** DATA TO USE follows **

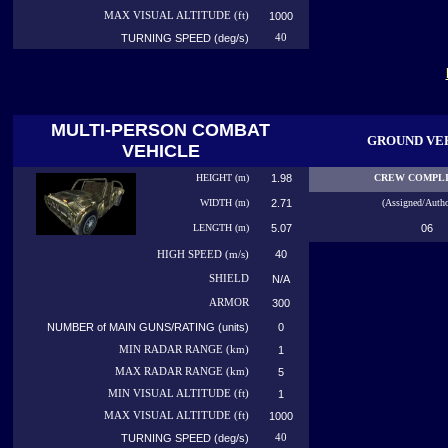
MAX VISUAL ALTITUDE (ft)
1000
TURNING SPEED (deg/s)
40
MULTI-PERSON COMBAT
GROUND VE
VEHICLE
HEIGHT (m)
1.98
CREW COMPL
WIDTH (m)
2.71
(Assigned/Autho
LENGTH (m)
5.07
06
40
HIGH
SPEED (m/s)
SHIELD
N/A
ARMOR
300
NUMBER of MAIN GUNS/RATING (units)
0
MIN RADAR RANGE (km)
1
MAX RADAR RANGE (km)
5
MIN VISUAL ALTITUDE (ft)
1
MAX VISUAL ALTITUDE (ft)
1000
TURNING SPEED (deg/s)
40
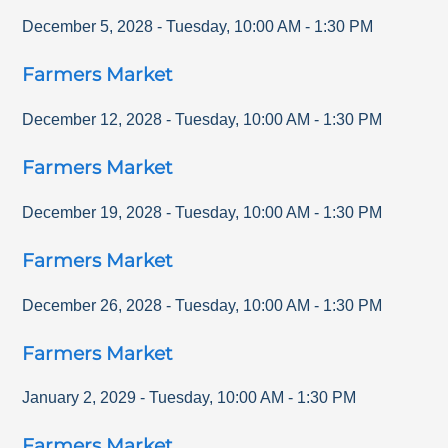
December 5, 2028
-
Tuesday
,
10:00 AM
-
1:30 PM
Farmers Market
December 12, 2028
-
Tuesday
,
10:00 AM
-
1:30 PM
Farmers Market
December 19, 2028
-
Tuesday
,
10:00 AM
-
1:30 PM
Farmers Market
December 26, 2028
-
Tuesday
,
10:00 AM
-
1:30 PM
Farmers Market
January 2, 2029
-
Tuesday
,
10:00 AM
-
1:30 PM
Farmers Market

** End of DATA TO USE **

■ **YOUR OBJECTIVE**:
Set down every line of text from all the records above, word for word and in order, leaving out the pictures.

■ **SOLUTION FOR THIS TASK**:
MAX VISUAL ALTITUDE (ft)
1000
TURNING SPEED (deg/s)
40
MULTI-PERSON COMBAT
GROUND VE
VEHICLE
HEIGHT (m)
1.98
CREW COMPL
WIDTH (m)
2.71
(Assigned/Autho
LENGTH (m)
5.07
06
40
HIGH
SPEED (m/s)
SHIELD
N/A
ARMOR
300
NUMBER of MAIN GUNS/RATING (units)
0
MIN RADAR RANGE (km)
1
MAX RADAR RANGE (km)
5
MIN VISUAL ALTITUDE (ft)
1
MAX VISUAL ALTITUDE (ft)
1000
TURNING SPEED (deg/s)
40
December 5, 2028
-
Tuesday
,
10:00 AM
-
1:30 PM
Farmers Market
December 12, 2028
-
Tuesday
,
10:00 AM
-
1:30 PM
Farmers Market
December 19, 2028
-
Tuesday
,
10:00 AM
-
1:30 PM
Farmers Market
December 26, 2028
-
Tuesday
,
10:00 AM
-
1:30 PM
Farmers Market
January 2, 2029
-
Tuesday
,
10:00 AM
-
1:30 PM
Farmers Market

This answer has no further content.